The use of metakaolin in cement is known. For example, U.S. Pat. No. 4,793,861 describes a cement-based product which is reinforced with glass fibers having good resistance to alkaline environments. The product contains, for each 100 parts by weight of cement, about 10 to 40 parts by weight of metakaolin, the latter exhibiting a reactivity to the modified Chapelle test greater than 500 mg of CaO per gram of metakaolin.
U.S. Pat. No. 4,842,649 describes a blended hydraulic cement composition composed of portland cement, slag, pozzolans including metakaolin, and admixtures including potassium carbonate and water reducing compositions.
U.S. Pat. No, 4,975,396 describes a process for producing reinforced cementitious compositions in which the following constituents are mixed in the aqueous phase in the following order: about 35-55 parts by weight of water mixed with about 3-12 parts of a polymer, by weight of dry polymer; up to about 5 parts of a water-reducing auxiliary agent and/or a liquefying agent; from about 15-30 parts of metakaolin; from about 50-120 parts of silica sand; and about 100 parts of cement. Continuous mixing is maintained until a homogeneous, thixotropic paste is obtained. Then between 2 and 15% by weight of alkaline-resistant glass fibers, relative to the weight of the paste, is introduced into the paste.
U.S. Pat. No. 4,994,114 describes method for selecting a pozzolan (for example metakaolin) for incorporation into a composite material comprising cement and glass.
U.S. Pat. No. 5,167,710 describes a process for making a cement mixture containing fibers wherein a paste is formed by mixing cement and, per 100 parts by weight of cement, approximately 5 to 20 parts by weight of a first pulverized material of which the grains have an average diameter of between 1/5 and 1/10 of the average diameter of the grains of the cement and approximately 20 to 35 parts by weight of water. The paste is then mixed with reinforcing fibers. The paste may also include a second pulverized material the average grain diameter of which is between 1/5 and 1/10 of the average diameter of the first pulverized material.
U.S. Pat. No. 5,372,640 describes cement-based products reinforced with alkali-resistant glass fibers that become almost insensitive to aging when 30 to 40 parts by weight of a metakaolin composition are added for each 100 parts of cement.
U.S. Pat.

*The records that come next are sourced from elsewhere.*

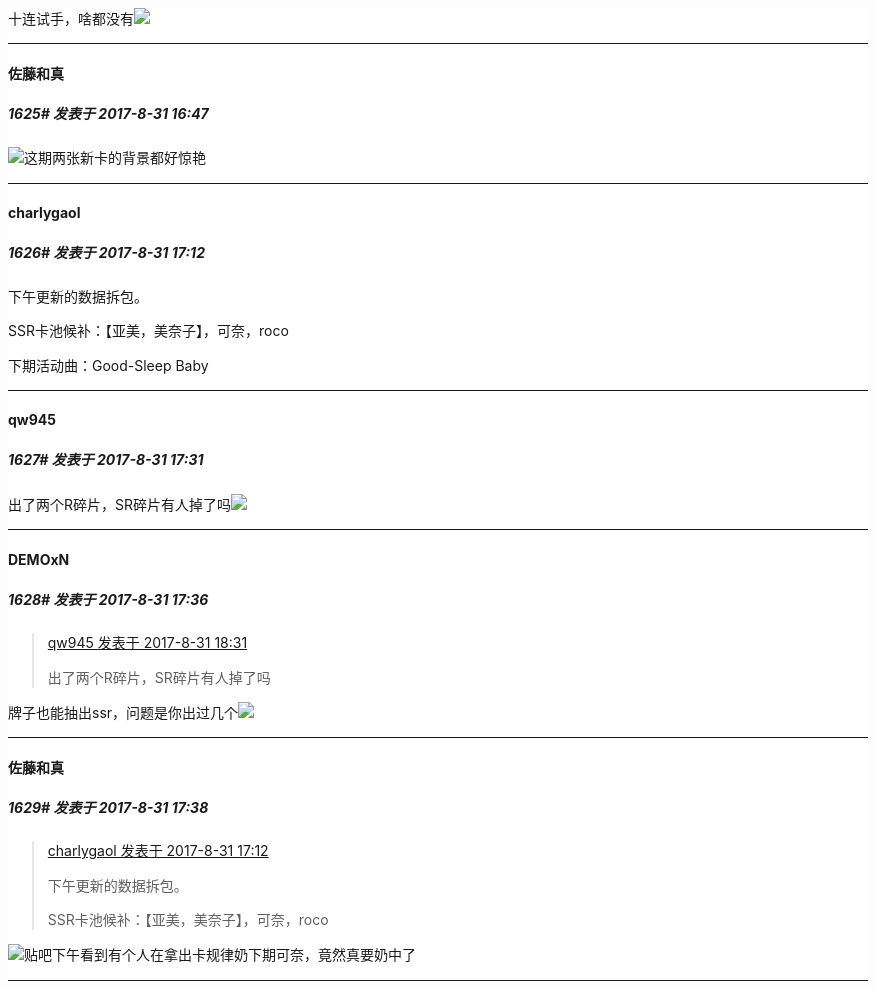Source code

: 十连试手，啥都没有<img src="https://static.saraba1st.com/image/smiley/face2017/067.png" referrerpolicy="no-referrer">

*****

####  佐藤和真  
##### 1625#       发表于 2017-8-31 16:47

<img src="https://static.saraba1st.com/image/smiley/face2017/187.png" referrerpolicy="no-referrer">这期两张新卡的背景都好惊艳

*****

####  charlygaol  
##### 1626#       发表于 2017-8-31 17:12

下午更新的数据拆包。

SSR卡池候补：【亚美，美奈子】，可奈，roco

下期活动曲：Good-Sleep Baby

*****

####  qw945  
##### 1627#       发表于 2017-8-31 17:31

出了两个R碎片，SR碎片有人掉了吗<img src="https://static.saraba1st.com/image/smiley/face2017/001.png" referrerpolicy="no-referrer">

*****

####  DEMOxN  
##### 1628#       发表于 2017-8-31 17:36

<blockquote><a href="httphttps://bbs.saraba1st.com/2b/forum.php?mod=redirect&amp;goto=findpost&amp;pid=37055849&amp;ptid=1484979" target="_blank">qw945 发表于 2017-8-31 18:31</a>

出了两个R碎片，SR碎片有人掉了吗</blockquote>
牌子也能抽出ssr，问题是你出过几个<img src="https://static.saraba1st.com/image/smiley/carton2017/050.png" referrerpolicy="no-referrer">

*****

####  佐藤和真  
##### 1629#       发表于 2017-8-31 17:38

<blockquote><a href="httphttps://bbs.saraba1st.com/2b/forum.php?mod=redirect&amp;goto=findpost&amp;pid=37055645&amp;ptid=1484979" target="_blank">charlygaol 发表于 2017-8-31 17:12</a>

下午更新的数据拆包。

SSR卡池候补：【亚美，美奈子】，可奈，roco</blockquote>
<img src="https://static.saraba1st.com/image/smiley/face2017/145.png" referrerpolicy="no-referrer">贴吧下午看到有个人在拿出卡规律奶下期可奈，竟然真要奶中了

*****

No. 5,624,489 describes a conversion-preventing additive for high-alumina cement-based compositions, the additive comprising: siliceous pozzolanic powder, e.g. zeolite, granulated blast-furnace slag, fly ash, silica fume, rice hulls, metakaolin; inorganic salts containing sodium or potassium cations and sulphate, carbonate, nitrate, silicate, phosphate, chloride or bromide anions, and optionally other chemical admixtures, e.g. superplasticizers.
U.S. Pat. No. 5,626,665 describes cementitious systems comprised of gypsum, calcined clay, and clinker.
Pozzolans are finely divided materials which can react with alkali to form cementitious products. The fine particle size of pozzolans, however, can lead to an increase in water demand. In cement-based systems, the addition of extra water can reduce the performance of the system by reducing the strength and increasing the permeability of the resultant cement-based structures. The diminished strength is undesirable for several reasons. Initially, delay in early strength development results in surface cracking due to evaporation. Secondly, jobs take longer because the concrete form must remain in place substantially longer, and finishing is delayed.
The fine particle size of pozzolans can further lead to poor flowability of cement-based systems before setting. Therefore, there is still a need for improved pozzolans having lower water demand to produce a higher compressive strength while maintaining pozzolanic activity in cement-based systems. Since pozzolanic activity is associated with particle size, a material having finer particle size produces a more rapid pozzolanic reaction. As a result, most highly reactive pozzolans are, in produced form, fine powders with low bulk density. However, there is also still a need for pozzolans having improved flowability as a dry powder with a higher bulk density to reduce shipping and storage costs.